▸ Material for this exercise:
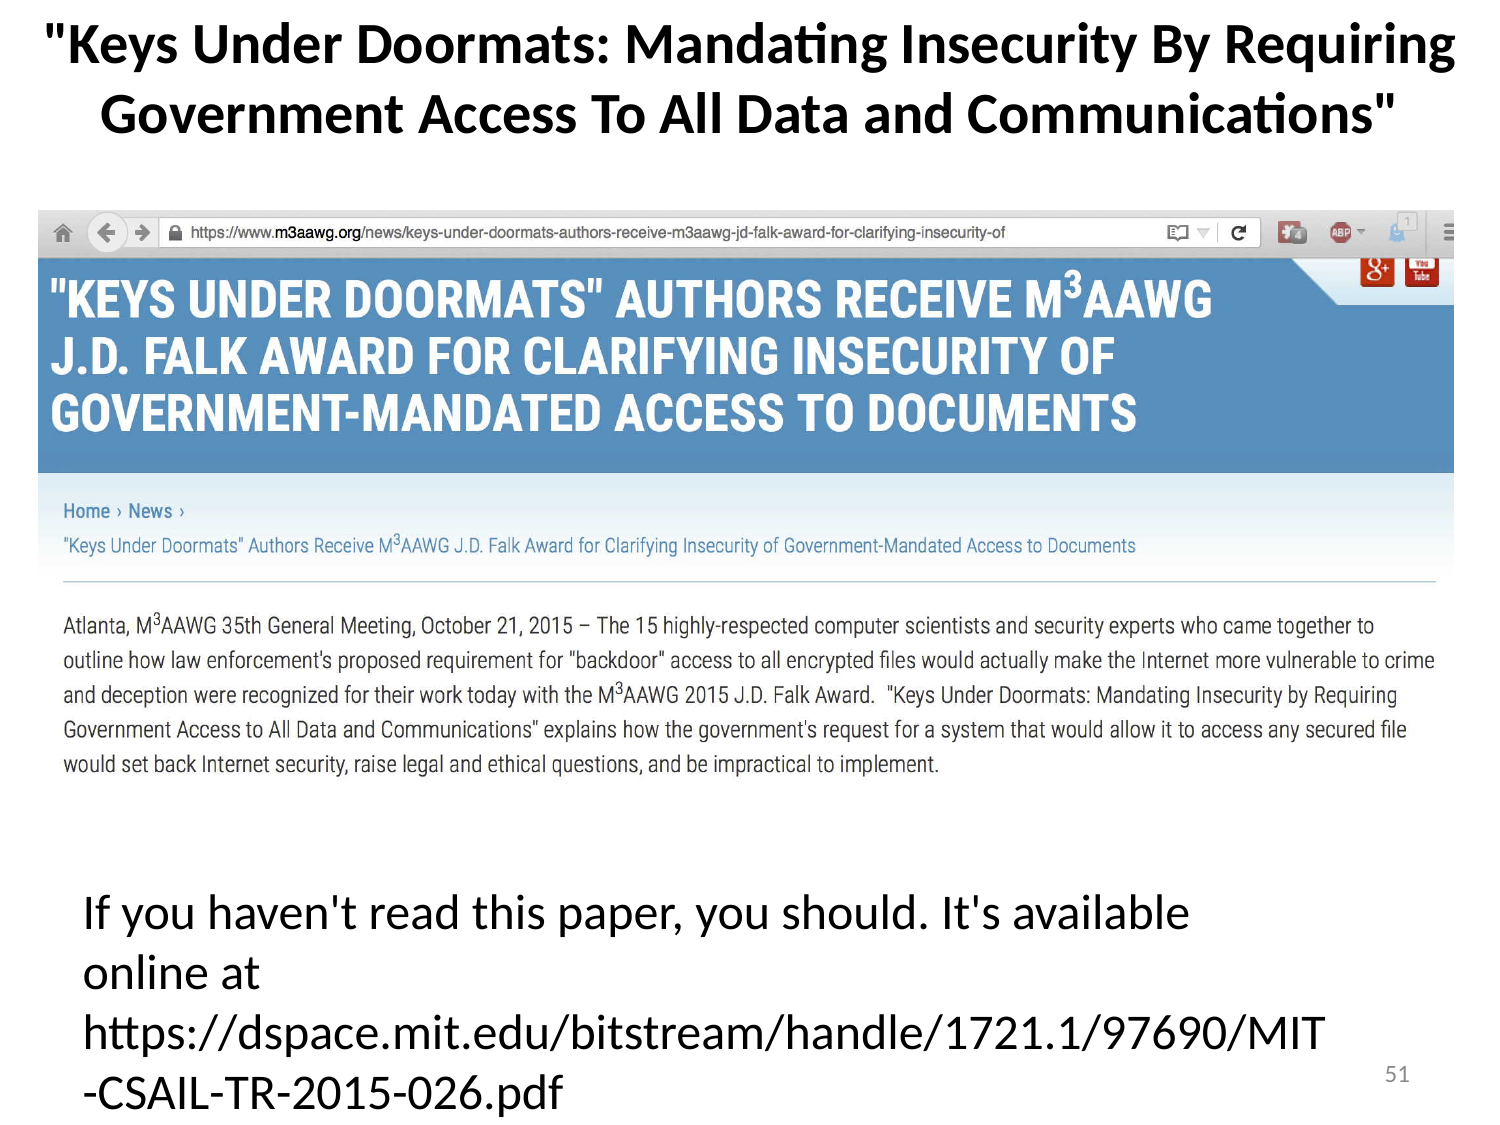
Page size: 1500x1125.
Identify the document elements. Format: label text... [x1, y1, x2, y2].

picture [38, 210, 1455, 790]
title "Keys Under Doormats: Mandating Insecurity By Requiring Government Access To All Data and Communications" [0, 0, 1500, 151]
text_box If you haven't read this paper, you should. It's available online at https://dspace.mit.edu/bitstream/handle/1721.1/97690/MIT-CSAIL-TR-2015-026.pdf [67, 871, 1344, 1069]
slide_number 51 [1074, 1042, 1425, 1103]
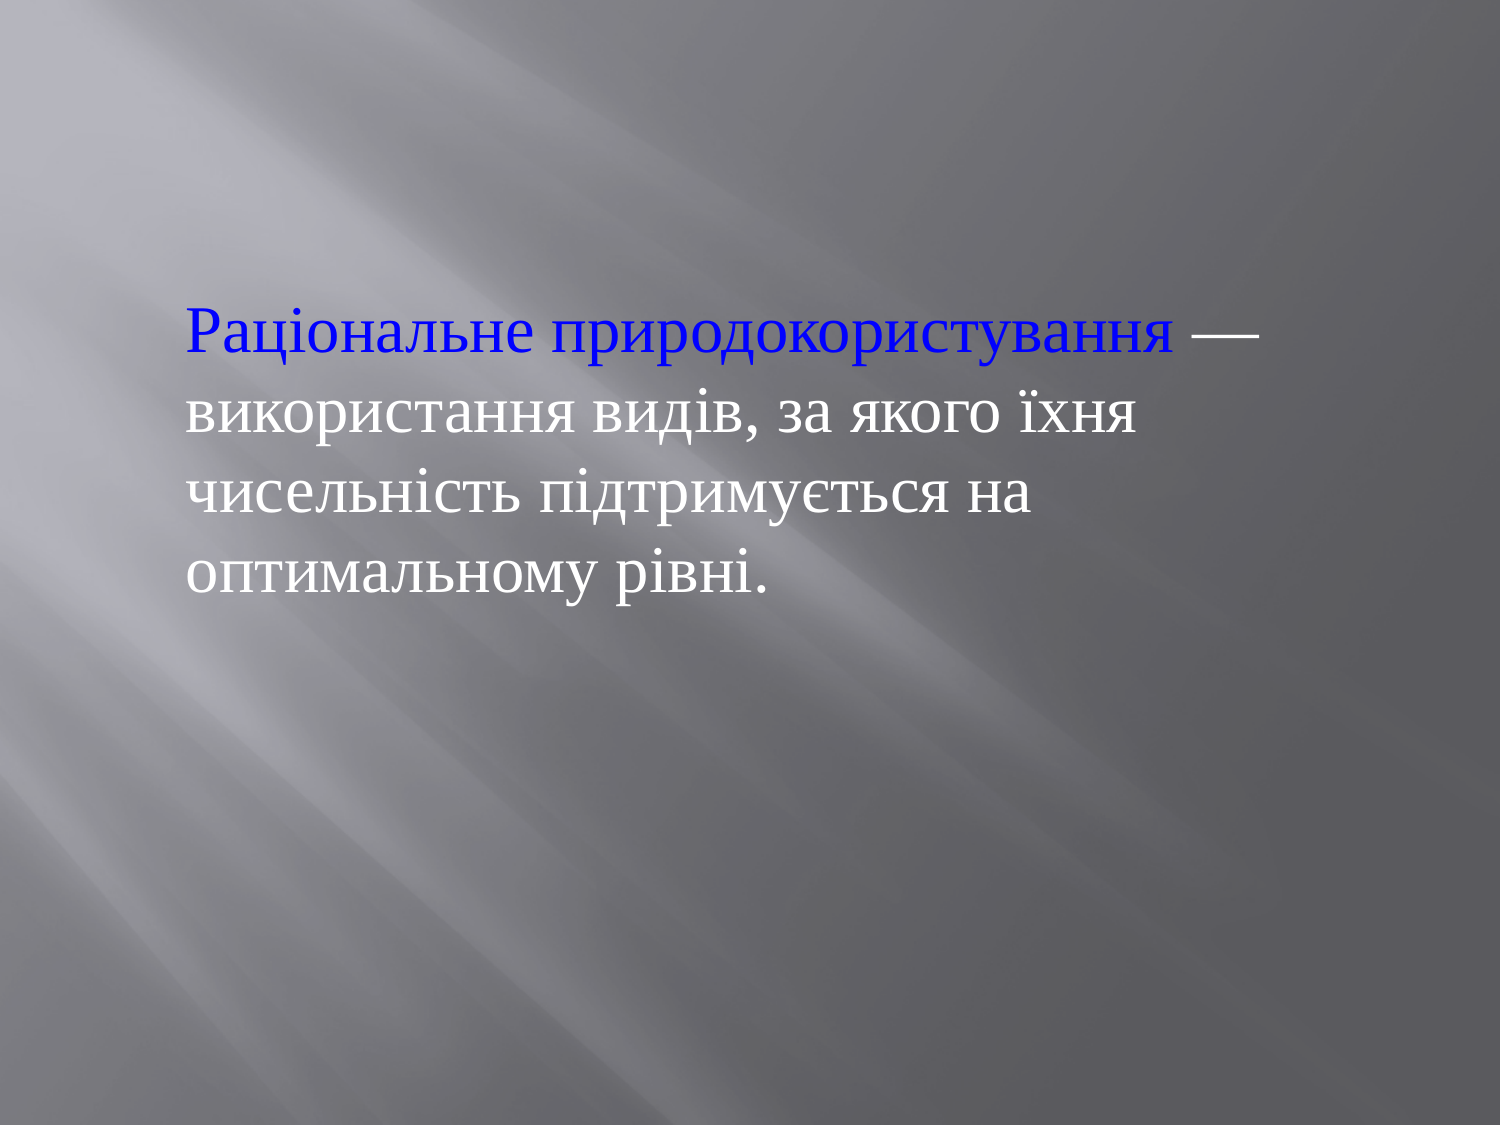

▸ What you need to do: Restate every record exactly, please; do not copy the pictures.

▸ Answer section:
Page size: 1500x1125.
Identify the document elements. Format: label text... [x1, y1, x2, y2].

picture [38, 210, 1455, 790]
title "Keys Under Doormats: Mandating Insecurity By Requiring Government Access To All Data and Communications" [0, 0, 1500, 151]
text_box If you haven't read this paper, you should. It's available online at https://dspace.mit.edu/bitstream/handle/1721.1/97690/MIT-CSAIL-TR-2015-026.pdf [67, 871, 1344, 1069]
slide_number 51 [1074, 1042, 1425, 1103]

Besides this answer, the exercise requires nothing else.